> _WORK TO BE COMPLETED_
The answer must consist of each line below that contains the word "yang", copied in full.
*** Opening SOURCE RECORDS ***
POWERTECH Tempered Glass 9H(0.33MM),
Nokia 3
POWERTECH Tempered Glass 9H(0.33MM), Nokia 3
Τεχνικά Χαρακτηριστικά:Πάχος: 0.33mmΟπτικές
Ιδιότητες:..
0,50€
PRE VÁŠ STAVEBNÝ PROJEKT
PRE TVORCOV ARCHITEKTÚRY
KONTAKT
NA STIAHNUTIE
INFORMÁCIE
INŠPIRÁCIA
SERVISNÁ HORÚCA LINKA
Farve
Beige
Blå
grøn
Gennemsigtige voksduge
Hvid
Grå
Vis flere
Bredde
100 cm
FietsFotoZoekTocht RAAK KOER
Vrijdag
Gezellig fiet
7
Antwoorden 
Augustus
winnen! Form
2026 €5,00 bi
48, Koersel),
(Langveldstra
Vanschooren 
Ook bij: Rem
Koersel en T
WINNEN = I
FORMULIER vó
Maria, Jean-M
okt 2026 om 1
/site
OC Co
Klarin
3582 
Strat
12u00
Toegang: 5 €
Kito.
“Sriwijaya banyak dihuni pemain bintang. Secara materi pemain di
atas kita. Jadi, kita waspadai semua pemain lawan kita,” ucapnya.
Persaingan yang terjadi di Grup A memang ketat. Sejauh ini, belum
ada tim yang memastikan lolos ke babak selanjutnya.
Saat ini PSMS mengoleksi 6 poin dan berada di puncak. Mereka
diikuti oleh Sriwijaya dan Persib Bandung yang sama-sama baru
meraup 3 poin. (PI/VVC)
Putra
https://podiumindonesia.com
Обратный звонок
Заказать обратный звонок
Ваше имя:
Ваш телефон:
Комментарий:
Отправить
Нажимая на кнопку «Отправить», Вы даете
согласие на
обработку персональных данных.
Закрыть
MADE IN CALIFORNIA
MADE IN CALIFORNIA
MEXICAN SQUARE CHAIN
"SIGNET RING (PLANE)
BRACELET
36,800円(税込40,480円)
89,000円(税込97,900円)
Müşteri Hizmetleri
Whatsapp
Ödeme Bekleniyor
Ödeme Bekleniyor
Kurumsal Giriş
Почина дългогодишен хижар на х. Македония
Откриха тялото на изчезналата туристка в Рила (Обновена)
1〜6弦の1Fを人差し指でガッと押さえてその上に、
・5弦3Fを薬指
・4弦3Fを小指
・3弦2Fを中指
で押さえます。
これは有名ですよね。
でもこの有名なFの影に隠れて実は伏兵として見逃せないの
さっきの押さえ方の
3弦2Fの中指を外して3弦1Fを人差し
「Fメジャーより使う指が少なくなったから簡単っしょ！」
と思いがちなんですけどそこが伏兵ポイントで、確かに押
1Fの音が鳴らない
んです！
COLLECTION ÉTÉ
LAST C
*** Closing SOURCE RECORDS ***
> _OUTPUT OF THE TASK_
Persaingan yang terjadi di Grup A memang ketat. Sejauh ini, belum
ada tim yang memastikan lolos ke babak selanjutnya.
diikuti oleh Sriwijaya dan Persib Bandung yang sama-sama baru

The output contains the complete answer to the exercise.